● Prompt:
Take the data below and copy exactly the lines starting at the one with "258 69 1814" and finishing at the one with "446 890 645", both included.

Saved data entries:

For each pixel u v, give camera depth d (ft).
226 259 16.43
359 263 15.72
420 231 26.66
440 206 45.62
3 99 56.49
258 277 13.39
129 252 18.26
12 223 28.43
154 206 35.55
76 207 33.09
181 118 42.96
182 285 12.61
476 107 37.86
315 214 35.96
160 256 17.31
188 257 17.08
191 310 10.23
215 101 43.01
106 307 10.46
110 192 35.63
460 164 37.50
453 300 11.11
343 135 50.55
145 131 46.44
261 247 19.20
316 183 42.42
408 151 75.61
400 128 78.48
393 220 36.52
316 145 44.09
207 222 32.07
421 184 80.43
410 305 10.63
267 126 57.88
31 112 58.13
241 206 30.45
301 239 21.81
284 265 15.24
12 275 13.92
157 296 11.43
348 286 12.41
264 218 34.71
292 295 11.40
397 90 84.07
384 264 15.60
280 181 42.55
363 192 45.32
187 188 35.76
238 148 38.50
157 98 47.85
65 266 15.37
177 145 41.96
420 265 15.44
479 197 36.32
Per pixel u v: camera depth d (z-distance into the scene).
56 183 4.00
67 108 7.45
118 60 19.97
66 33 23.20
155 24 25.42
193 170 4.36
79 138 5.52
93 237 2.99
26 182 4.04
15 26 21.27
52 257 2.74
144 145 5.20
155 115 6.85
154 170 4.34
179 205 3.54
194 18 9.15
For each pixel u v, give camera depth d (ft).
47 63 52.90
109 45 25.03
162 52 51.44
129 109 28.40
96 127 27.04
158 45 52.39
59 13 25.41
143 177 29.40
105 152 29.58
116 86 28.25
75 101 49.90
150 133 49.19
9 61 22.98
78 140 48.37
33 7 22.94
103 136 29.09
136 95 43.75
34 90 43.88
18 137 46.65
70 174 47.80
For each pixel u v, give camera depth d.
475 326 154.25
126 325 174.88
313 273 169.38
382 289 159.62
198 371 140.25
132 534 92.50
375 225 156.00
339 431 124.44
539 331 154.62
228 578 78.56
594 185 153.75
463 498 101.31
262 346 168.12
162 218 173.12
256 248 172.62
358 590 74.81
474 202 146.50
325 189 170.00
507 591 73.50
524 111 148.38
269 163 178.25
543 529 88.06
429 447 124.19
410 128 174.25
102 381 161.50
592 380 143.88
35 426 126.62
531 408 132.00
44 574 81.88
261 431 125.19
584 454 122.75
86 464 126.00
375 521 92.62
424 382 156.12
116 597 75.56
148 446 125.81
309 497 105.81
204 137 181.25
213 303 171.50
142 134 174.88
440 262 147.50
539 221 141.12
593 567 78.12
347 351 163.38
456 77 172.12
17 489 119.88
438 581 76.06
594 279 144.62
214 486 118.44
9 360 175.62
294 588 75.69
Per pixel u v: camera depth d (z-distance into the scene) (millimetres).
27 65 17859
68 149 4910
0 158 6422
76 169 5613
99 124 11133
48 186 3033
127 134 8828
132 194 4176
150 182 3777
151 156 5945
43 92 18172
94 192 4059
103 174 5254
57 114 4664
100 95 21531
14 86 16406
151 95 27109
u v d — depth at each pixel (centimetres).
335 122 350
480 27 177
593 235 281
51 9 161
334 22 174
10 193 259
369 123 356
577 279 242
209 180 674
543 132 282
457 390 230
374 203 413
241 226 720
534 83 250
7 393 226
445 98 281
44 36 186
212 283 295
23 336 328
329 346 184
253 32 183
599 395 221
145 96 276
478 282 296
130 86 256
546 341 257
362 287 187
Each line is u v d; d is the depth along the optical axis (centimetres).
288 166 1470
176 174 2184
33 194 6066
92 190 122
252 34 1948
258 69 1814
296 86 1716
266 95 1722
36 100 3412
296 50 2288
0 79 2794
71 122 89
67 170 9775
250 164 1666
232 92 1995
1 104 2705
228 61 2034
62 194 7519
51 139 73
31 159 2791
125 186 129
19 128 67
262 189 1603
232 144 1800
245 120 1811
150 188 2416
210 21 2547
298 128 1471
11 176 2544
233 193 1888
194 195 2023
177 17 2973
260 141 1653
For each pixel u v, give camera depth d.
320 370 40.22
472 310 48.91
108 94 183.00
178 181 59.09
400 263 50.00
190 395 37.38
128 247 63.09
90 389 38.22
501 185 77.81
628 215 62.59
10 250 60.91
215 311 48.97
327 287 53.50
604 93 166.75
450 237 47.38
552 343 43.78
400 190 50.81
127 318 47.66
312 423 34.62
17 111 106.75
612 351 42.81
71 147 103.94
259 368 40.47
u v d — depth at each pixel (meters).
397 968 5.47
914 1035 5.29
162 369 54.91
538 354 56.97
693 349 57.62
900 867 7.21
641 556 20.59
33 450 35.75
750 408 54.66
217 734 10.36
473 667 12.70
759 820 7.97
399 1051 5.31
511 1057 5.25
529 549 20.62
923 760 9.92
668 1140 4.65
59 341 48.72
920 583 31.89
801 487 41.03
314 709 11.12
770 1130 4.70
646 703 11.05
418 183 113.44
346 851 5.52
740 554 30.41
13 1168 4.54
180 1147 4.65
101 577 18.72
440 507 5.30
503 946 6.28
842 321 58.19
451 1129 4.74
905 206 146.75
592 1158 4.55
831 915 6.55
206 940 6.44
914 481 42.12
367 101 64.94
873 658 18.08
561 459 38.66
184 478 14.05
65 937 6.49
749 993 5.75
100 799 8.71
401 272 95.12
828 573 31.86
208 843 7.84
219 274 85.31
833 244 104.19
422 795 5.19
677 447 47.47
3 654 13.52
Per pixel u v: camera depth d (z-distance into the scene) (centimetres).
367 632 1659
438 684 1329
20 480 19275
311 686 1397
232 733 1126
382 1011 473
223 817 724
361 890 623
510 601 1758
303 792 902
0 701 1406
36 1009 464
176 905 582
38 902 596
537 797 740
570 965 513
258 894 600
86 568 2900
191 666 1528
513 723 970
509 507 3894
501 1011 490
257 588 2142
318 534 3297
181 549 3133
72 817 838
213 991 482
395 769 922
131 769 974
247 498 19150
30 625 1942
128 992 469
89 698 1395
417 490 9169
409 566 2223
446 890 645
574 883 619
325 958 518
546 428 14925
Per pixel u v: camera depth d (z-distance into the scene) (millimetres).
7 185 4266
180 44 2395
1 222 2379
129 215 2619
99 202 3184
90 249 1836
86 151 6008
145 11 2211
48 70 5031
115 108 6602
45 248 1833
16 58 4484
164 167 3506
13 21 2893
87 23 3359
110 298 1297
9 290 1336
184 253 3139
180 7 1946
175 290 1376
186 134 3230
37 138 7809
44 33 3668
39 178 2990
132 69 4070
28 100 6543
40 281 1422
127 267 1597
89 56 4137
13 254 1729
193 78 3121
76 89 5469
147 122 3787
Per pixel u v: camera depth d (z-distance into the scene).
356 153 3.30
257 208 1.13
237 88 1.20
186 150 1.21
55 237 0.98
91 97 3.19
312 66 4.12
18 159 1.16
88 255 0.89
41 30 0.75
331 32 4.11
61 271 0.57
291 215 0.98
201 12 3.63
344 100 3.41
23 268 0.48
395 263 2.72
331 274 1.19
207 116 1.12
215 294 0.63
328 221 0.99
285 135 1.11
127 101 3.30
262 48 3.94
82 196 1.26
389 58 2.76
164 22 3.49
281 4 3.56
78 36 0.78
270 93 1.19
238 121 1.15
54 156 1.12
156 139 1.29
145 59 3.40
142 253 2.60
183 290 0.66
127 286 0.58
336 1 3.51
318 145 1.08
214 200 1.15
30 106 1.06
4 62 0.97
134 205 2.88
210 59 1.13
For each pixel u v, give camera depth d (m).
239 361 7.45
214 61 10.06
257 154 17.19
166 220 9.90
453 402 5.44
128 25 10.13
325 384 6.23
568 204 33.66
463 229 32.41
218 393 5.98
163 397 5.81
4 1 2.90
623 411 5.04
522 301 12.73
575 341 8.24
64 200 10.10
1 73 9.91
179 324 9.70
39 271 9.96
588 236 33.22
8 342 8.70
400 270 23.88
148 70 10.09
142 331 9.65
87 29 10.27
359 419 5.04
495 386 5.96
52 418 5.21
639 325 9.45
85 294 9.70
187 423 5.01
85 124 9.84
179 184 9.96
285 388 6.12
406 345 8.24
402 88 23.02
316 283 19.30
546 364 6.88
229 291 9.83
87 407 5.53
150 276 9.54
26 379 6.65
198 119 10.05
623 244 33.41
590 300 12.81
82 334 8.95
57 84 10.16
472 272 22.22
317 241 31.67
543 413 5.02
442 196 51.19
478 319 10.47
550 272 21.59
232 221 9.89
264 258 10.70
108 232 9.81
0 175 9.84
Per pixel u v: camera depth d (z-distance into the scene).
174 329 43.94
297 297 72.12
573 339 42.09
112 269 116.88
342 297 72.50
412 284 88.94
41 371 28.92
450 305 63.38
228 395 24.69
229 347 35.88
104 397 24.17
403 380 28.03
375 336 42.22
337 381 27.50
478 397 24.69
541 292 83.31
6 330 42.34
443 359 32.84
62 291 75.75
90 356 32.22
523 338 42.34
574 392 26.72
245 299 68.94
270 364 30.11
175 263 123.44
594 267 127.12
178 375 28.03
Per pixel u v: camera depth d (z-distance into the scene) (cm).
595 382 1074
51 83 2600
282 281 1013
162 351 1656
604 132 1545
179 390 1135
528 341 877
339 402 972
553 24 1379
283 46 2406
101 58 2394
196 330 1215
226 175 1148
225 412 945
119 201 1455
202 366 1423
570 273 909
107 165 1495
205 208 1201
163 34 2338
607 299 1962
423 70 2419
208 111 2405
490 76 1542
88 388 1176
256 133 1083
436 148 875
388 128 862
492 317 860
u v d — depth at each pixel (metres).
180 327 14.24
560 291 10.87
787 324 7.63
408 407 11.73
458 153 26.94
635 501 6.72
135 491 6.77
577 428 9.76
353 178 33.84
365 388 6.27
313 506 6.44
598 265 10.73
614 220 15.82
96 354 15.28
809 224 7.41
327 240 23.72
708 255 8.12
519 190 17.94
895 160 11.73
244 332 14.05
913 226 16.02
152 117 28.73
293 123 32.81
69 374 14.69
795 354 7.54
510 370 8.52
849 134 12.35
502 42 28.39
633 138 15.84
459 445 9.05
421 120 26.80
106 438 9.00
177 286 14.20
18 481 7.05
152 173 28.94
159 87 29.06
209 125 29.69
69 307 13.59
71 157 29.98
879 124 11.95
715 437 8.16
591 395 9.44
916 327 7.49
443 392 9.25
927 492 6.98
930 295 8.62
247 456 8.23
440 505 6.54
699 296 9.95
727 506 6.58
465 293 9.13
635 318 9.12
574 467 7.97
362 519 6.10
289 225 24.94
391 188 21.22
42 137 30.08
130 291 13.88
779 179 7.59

● Result of this exercise:
258 69 1814
296 86 1716
266 95 1722
36 100 3412
296 50 2288
0 79 2794
71 122 89
67 170 9775
250 164 1666
232 92 1995
1 104 2705
228 61 2034
62 194 7519
51 139 73
31 159 2791
125 186 129
19 128 67
262 189 1603
232 144 1800
245 120 1811
150 188 2416
210 21 2547
298 128 1471
11 176 2544
233 193 1888
194 195 2023
177 17 2973
260 141 1653
For each pixel u v, give camera depth d.
320 370 40.22
472 310 48.91
108 94 183.00
178 181 59.09
400 263 50.00
190 395 37.38
128 247 63.09
90 389 38.22
501 185 77.81
628 215 62.59
10 250 60.91
215 311 48.97
327 287 53.50
604 93 166.75
450 237 47.38
552 343 43.78
400 190 50.81
127 318 47.66
312 423 34.62
17 111 106.75
612 351 42.81
71 147 103.94
259 368 40.47
u v d — depth at each pixel (meters).
397 968 5.47
914 1035 5.29
162 369 54.91
538 354 56.97
693 349 57.62
900 867 7.21
641 556 20.59
33 450 35.75
750 408 54.66
217 734 10.36
473 667 12.70
759 820 7.97
399 1051 5.31
511 1057 5.25
529 549 20.62
923 760 9.92
668 1140 4.65
59 341 48.72
920 583 31.89
801 487 41.03
314 709 11.12
770 1130 4.70
646 703 11.05
418 183 113.44
346 851 5.52
740 554 30.41
13 1168 4.54
180 1147 4.65
101 577 18.72
440 507 5.30
503 946 6.28
842 321 58.19
451 1129 4.74
905 206 146.75
592 1158 4.55
831 915 6.55
206 940 6.44
914 481 42.12
367 101 64.94
873 658 18.08
561 459 38.66
184 478 14.05
65 937 6.49
749 993 5.75
100 799 8.71
401 272 95.12
828 573 31.86
208 843 7.84
219 274 85.31
833 244 104.19
422 795 5.19
677 447 47.47
3 654 13.52
Per pixel u v: camera depth d (z-distance into the scene) (centimetres).
367 632 1659
438 684 1329
20 480 19275
311 686 1397
232 733 1126
382 1011 473
223 817 724
361 890 623
510 601 1758
303 792 902
0 701 1406
36 1009 464
176 905 582
38 902 596
537 797 740
570 965 513
258 894 600
86 568 2900
191 666 1528
513 723 970
509 507 3894
501 1011 490
257 588 2142
318 534 3297
181 549 3133
72 817 838
213 991 482
395 769 922
131 769 974
247 498 19150
30 625 1942
128 992 469
89 698 1395
417 490 9169
409 566 2223
446 890 645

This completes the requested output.